Google Docs bug allowed cyber-spies to screenshot private documents

A security vulnerability in Google Docs allowed malicious hackers to take screenshots of private documents, a security researcher has found.

Reported by Sreeram KL under the Google Vulnerability Reward Program, the bug arises from a misconfiguration in the popular online word processor.

Stealing the screenshot

Many Google products have a ‘Send Feedback’ feature that allows users to report issues (in Google Docs it is called ‘Help Docs improve’). The dialog includes an option to send a screenshot along with the report, which is enabled by default.

Since the feature is shared across many applications, it is embedded as an iframe element from the main google.com domain.

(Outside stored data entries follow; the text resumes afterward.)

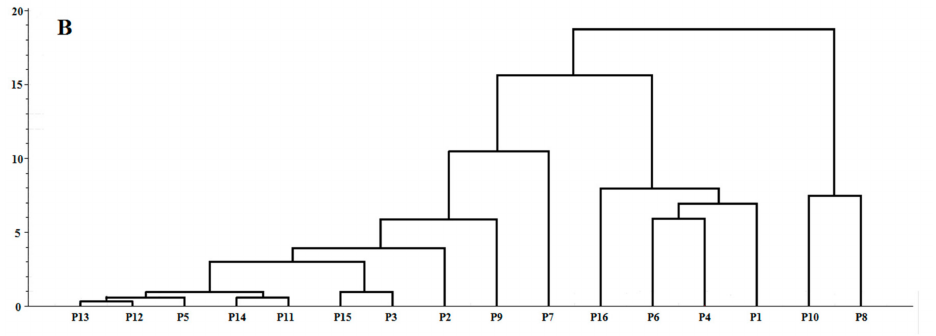
Figure 3. Hierarchical cluster analysis (HCA) dendrograms of: ( A ) 14 RXF samples; and ( B ) 16 PXF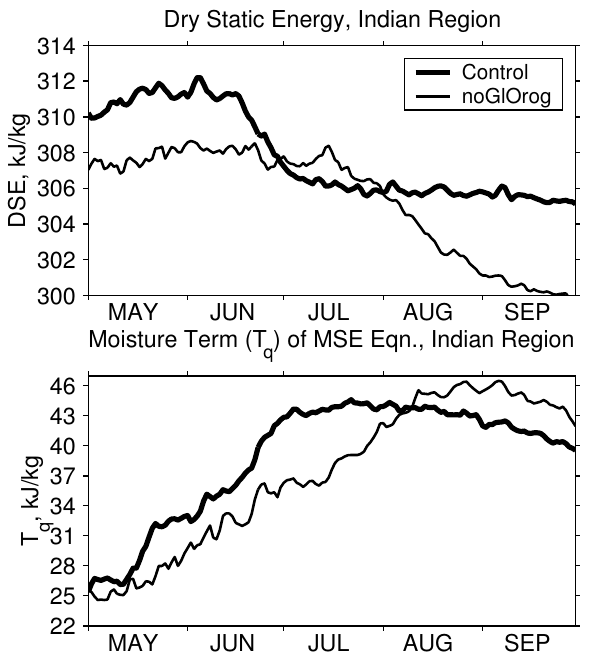
Fig. 5. Surface dry static energy (DSE) and moisture term of the moist static energy equation (T q ) over the Indian region from the control and noGlOrog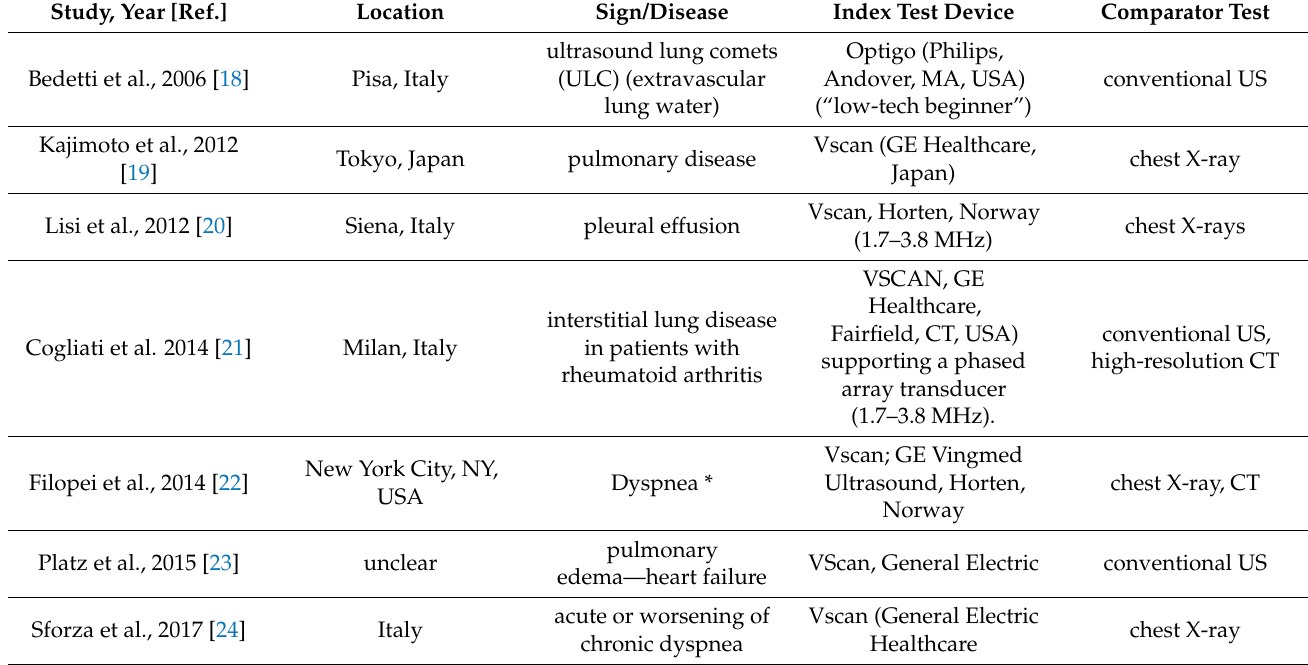
Figure 1. Flowchart of the literature screening (HHUS = Hand-Held UltraSound). Table 1. Characteristics of the reviewed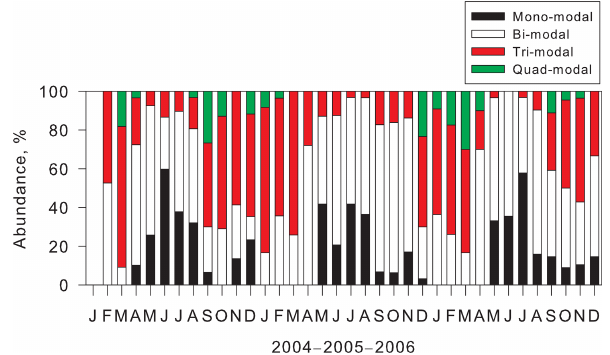
Figure 4. Seasonal features of abundance of modal structures ob- served at Syowa Station,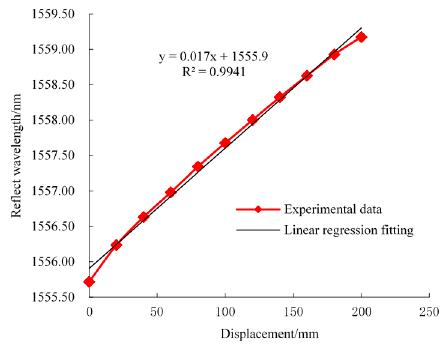
Figure 10. Reflected wavelength and displacement response curve (FBG roof separation sensor).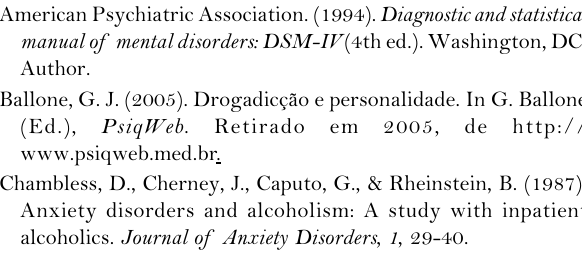
American Psychiatric Association. (1994). Diagnostic and statistical manual of mental disorders: DSM-IV (4th ed.). Washington, DC: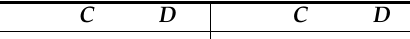
Table 1. Utilities for PD (left) and SG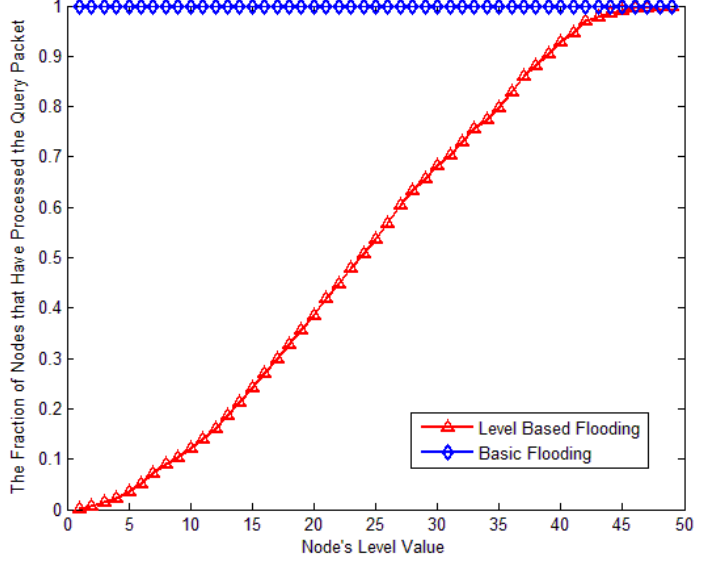
Figure 28. Fraction of nodes that have processed the query packet in Scenario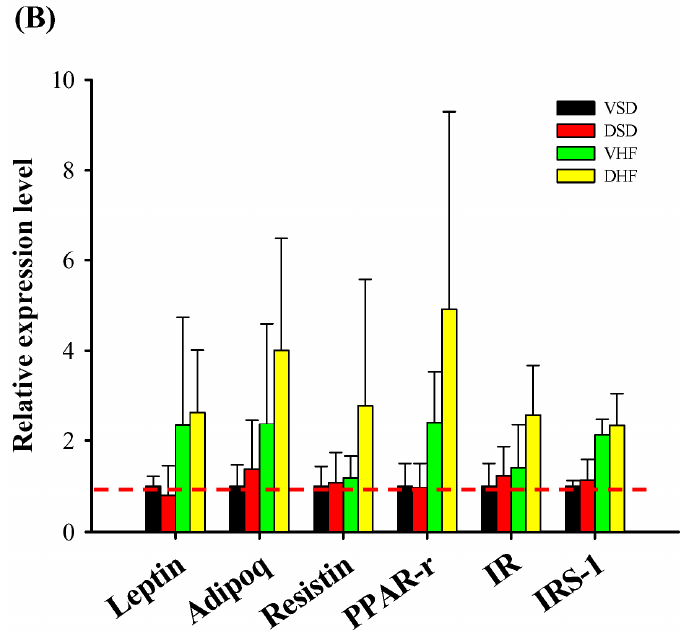
Figure 6. Adipose mRNA transcript levels: ( A ) epididymal fat; and ( B ) omentum fat. The red dotted line represented that the relative gene expression was 1 when compared to VSD group. PPAR-r, Peroxisome proliferator-activated receptor gamma. Data were compared by two-way ANOVA with post hoc least significant difference followed by LSD tests. * vs. VSD, p < 0.05; $, DSD vs. DHF , p < 0.05.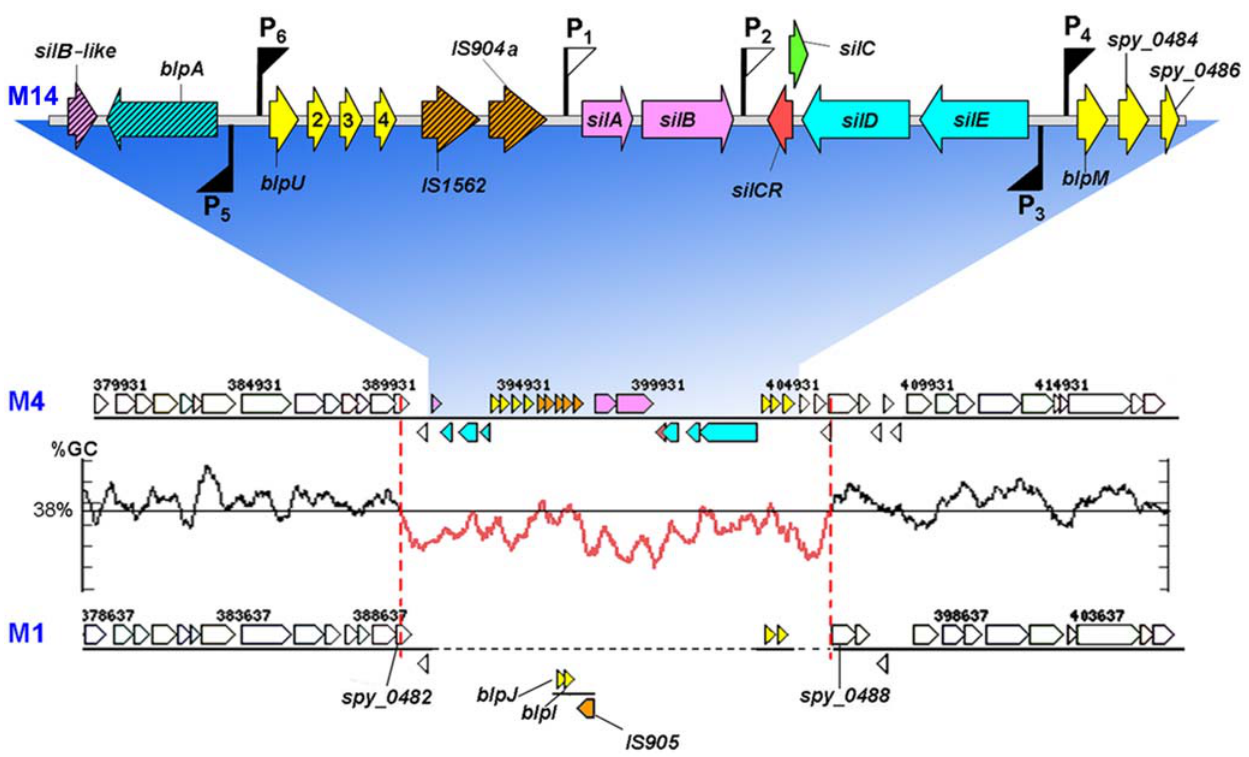
Figure 4. The transcriptional organization of the extended sil locus. The transcriptional organization and the gene content of sil as deduced from this study in the M14-type JS95 strain is enlarged (not to scale) (GenBank accession no GQ184568). Bold arrows indicate genes and flags represent promoters induced (filled) or non-induced (empty) by SilCR. Striped bold arrows symbolize pseudogenes. Key to colors: yellow, bacteriocin- like peptides; blue, ABC transporter systems; ochre, IS elements; pink, TCSs; red, signaling peptide. For gene alignment, , 10 kb DNA segments located upstream and downstream of sil in the M4-type strain MGAS10750 containing sil (GenBank accession no NC_008024) were aligned with those of the sil -deficient M1-type strain SF370 (GenBank accession no NC_002737) using the Integrated Microbial Genomes (IMG) version 2.8 program [55]. The GC plot across sil in strain MGAS10750 was produced by the freak software (EMBOSS package [39]), using a stepping value of 100 and an averaging window of 500. The blpI , blpJ and IS905 genes, present in the M1-type strain SF370, display no homology with sil from either MGAS10750 or JS95 strains, therefore these genes are positioned separately.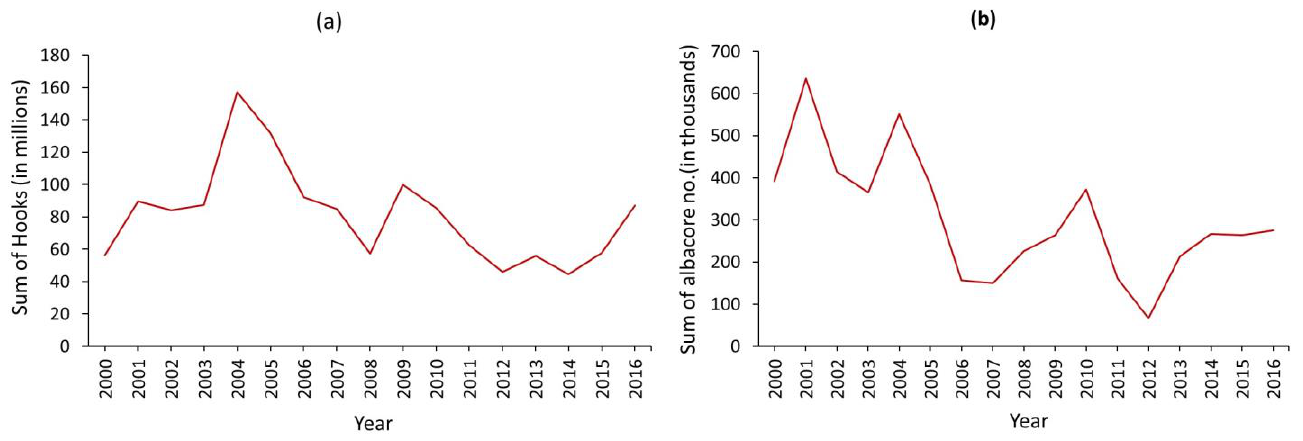
Figure 9. ( a ) Effort and ( b ) number of albacore captured from 2000 to 2016 in the southern Indian Ocean.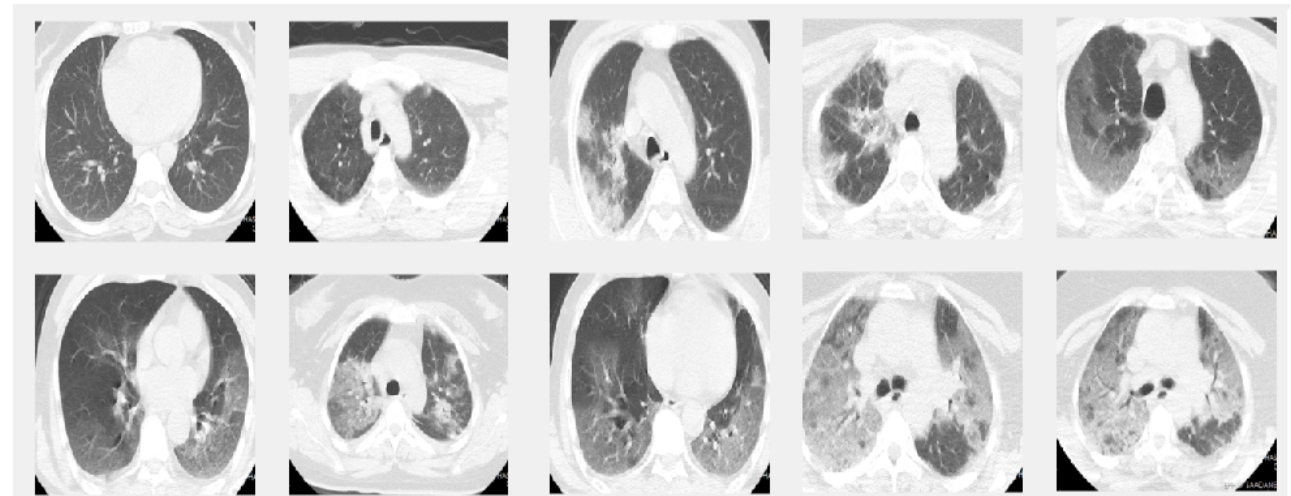
Figure 2. Sample images from the CT dataset. The images in the first row give 5 sample slice images about 0–10–20–30–40% COVID-19 infection in the lungs and the second rows show 50–60–70–80–90%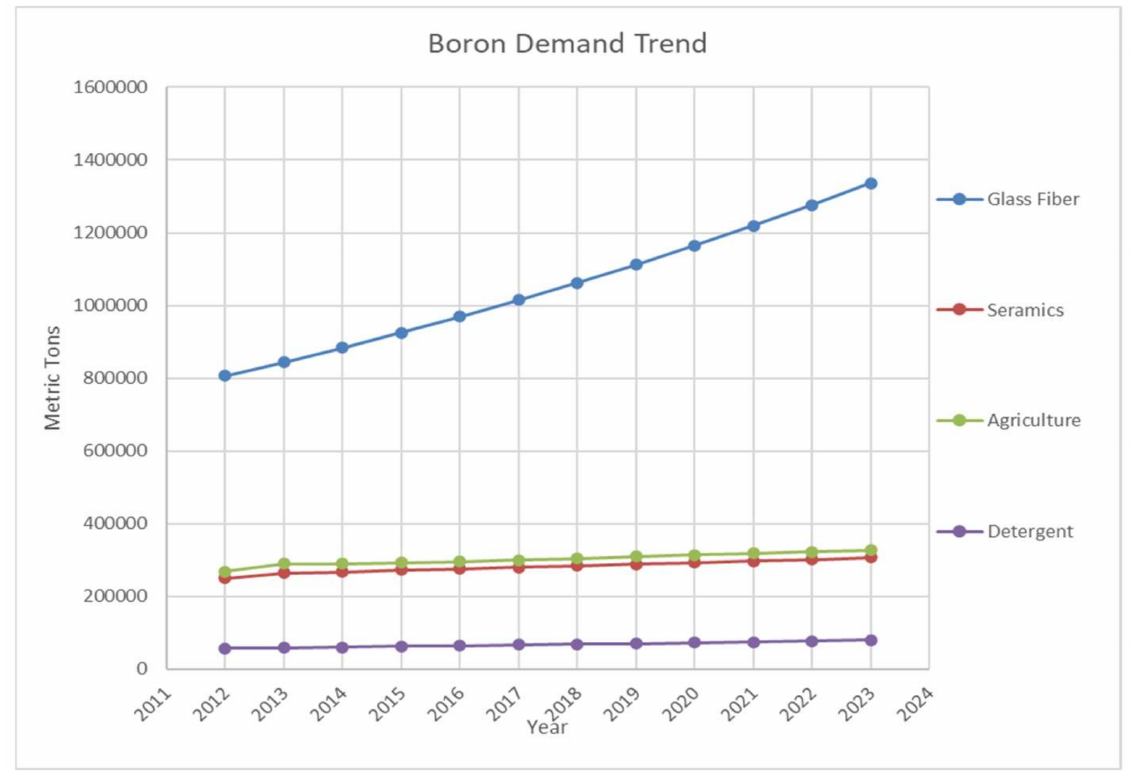
Figure 6. World demand for boron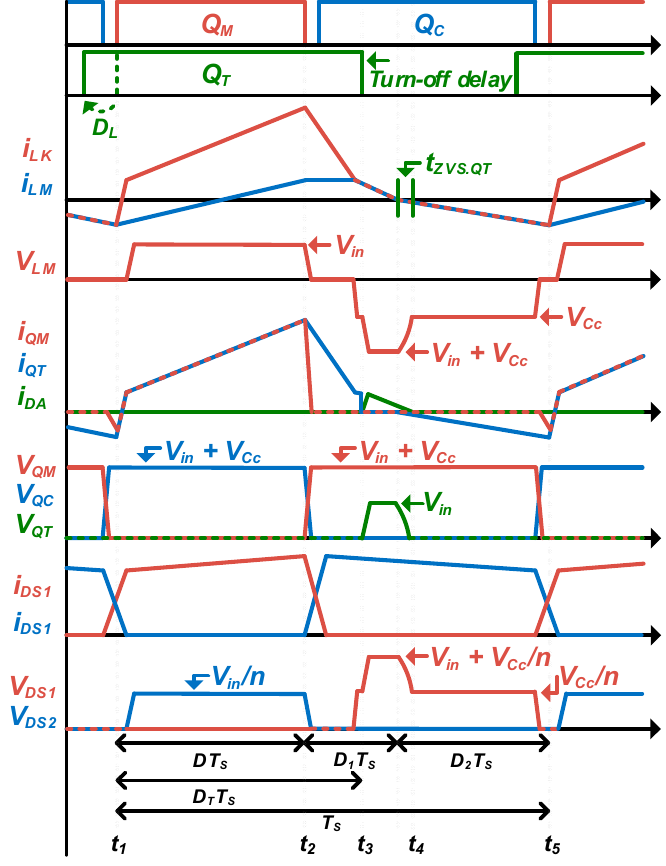
Figure 7. Key waveforms of the proposed converter.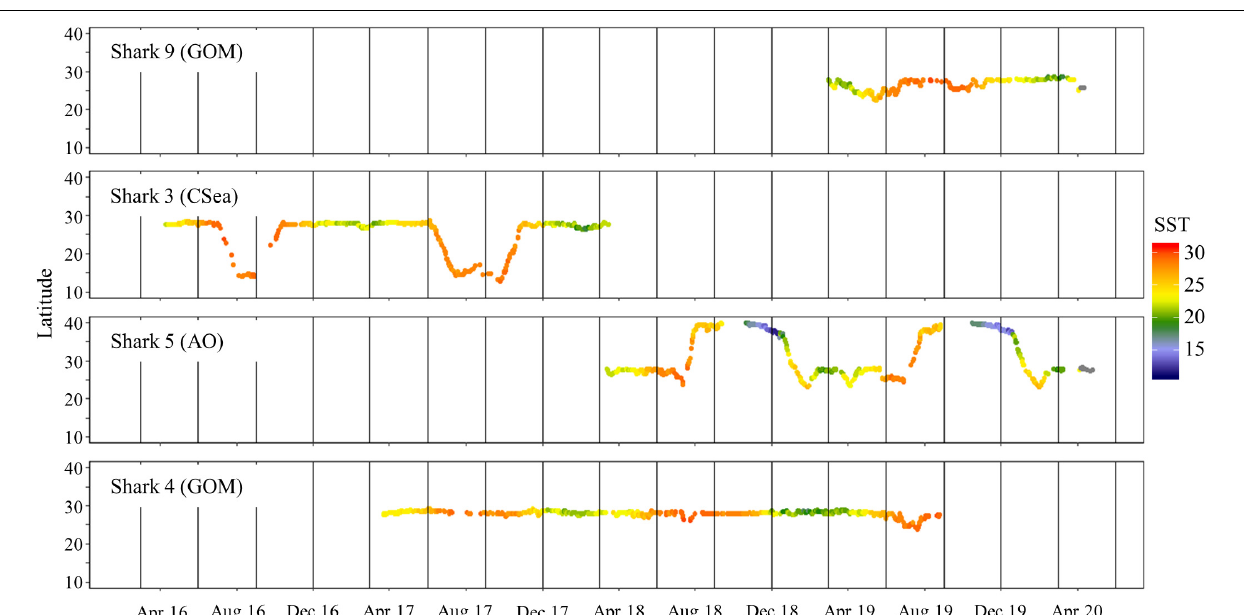
FIGURE 7 | Daily latitude estimates and associated sea surface temperature (from satellite remote-sensing data; ◦ C) for four shortfin makos tracked for > 1 year in the western North Atlantic Ocean. Sharks 4 and 9 remained in the Gulf of Mexico while sharks 3 and 5 migrated out of the Gulf of Mexico. Destinations (GOM, Gulf of Mexico; AO, Atlantic Ocean; and CSea, Caribbean Sea) of mako sharks after migration are in parentheses. Vertical lines represent the start of each season: summer (June–August), fall (September–November), winter (December–February), and spring (March–May). TABLE 3 | Mean sea surface temperature ( ◦ C) and ambient depth (m) with standard deviations for mako sharks tracked in this study. SST Depth Season Male Female Male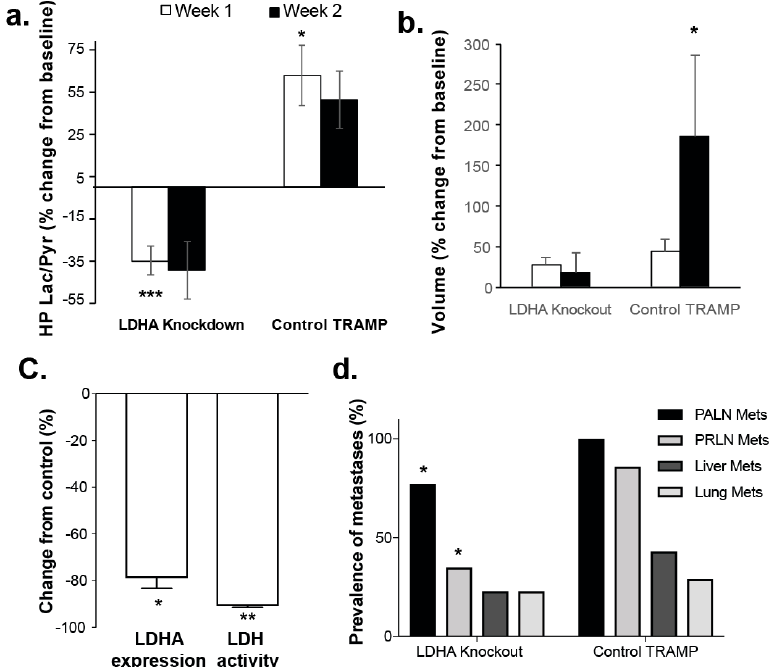
Figure 6. ( a ) Graphical presentation showing the mean ± sdev % changes in the HP Lac/Pyr from baseline of tamoxifen (LDHA-knockout), or vehicle control (LDHA-intact). ( b ) Corresponding mean ± sdev % volume changes from baseline. ( c ) Mean ± sdev % change from control of in Ldha expression and LDH activity in Ldha -knockout mice. ( d )% prevalence of metastasis in control TRAMP to that in Ldha -knockout mice, concentrating on several typical sites of disease spread: regional lymph nodes (PALN), the more distant lymph nodes (PRLN), and visceral metastases (liver and lung). * denotes p < 0.05, ** for p < 0.005, *** for p < 0.0005.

To enable interactions between the Google Docs window and feedback iframe, screenshots taken from the Google document are stored in feedback.googleusercontent.com and sent across domains.

Sreeram’s goal was to find a way to cause the feedback iframe to post the screenshot to an arbitrary domain.

Previous research has shown that misconfigurations in headers can create opportunities to steal information from iframes.

PostMessage misconfiguration

Websites can include an x-frame-options header that, if set, can prevent clickjacking attacks and redirection of post messages to other domains.

Unfortunately for Google, the header was missing from the Google Docs application, so when you embedded it as an iframe in another webpage, you could manipulate the post destination of its inner iframes, namely the feedback dialog.

When a user types in feedback and clicks send, the screenshot of the Google document is sent to the attacker’s arbitrary domain.

“PostMessage misconfiguration has been a hot topic in recent times, so I was actively looking for one on Google products,” Sreeram told The Daily Swig.

Catch up with the latest bug bounty security news

The researcher was also inspired by a solution to one of bug bounty platform Intigriti’s cross-site scripting (XSS) challenges.

“I was always amazed by Intigriti's XSS challenges. I wanted to exploit quirks from those challenges in real-world applications – and it worked,” he said.

Sreeram posted a proof-of-concept video on YouTube:

This kind of bug is not limited to Google web applications.

“I strongly believe many other websites could also be affected by the similar bug, because many people aren't really aware that the location of iframes can be replaced by a cross-origin domain,” the researcher warned.

Sreeram is currently ranked 37 on Google VRP’s hall of fame. This catch netted him a $3,100 bug bounty. Google has patched the bug following Sreeram’s report.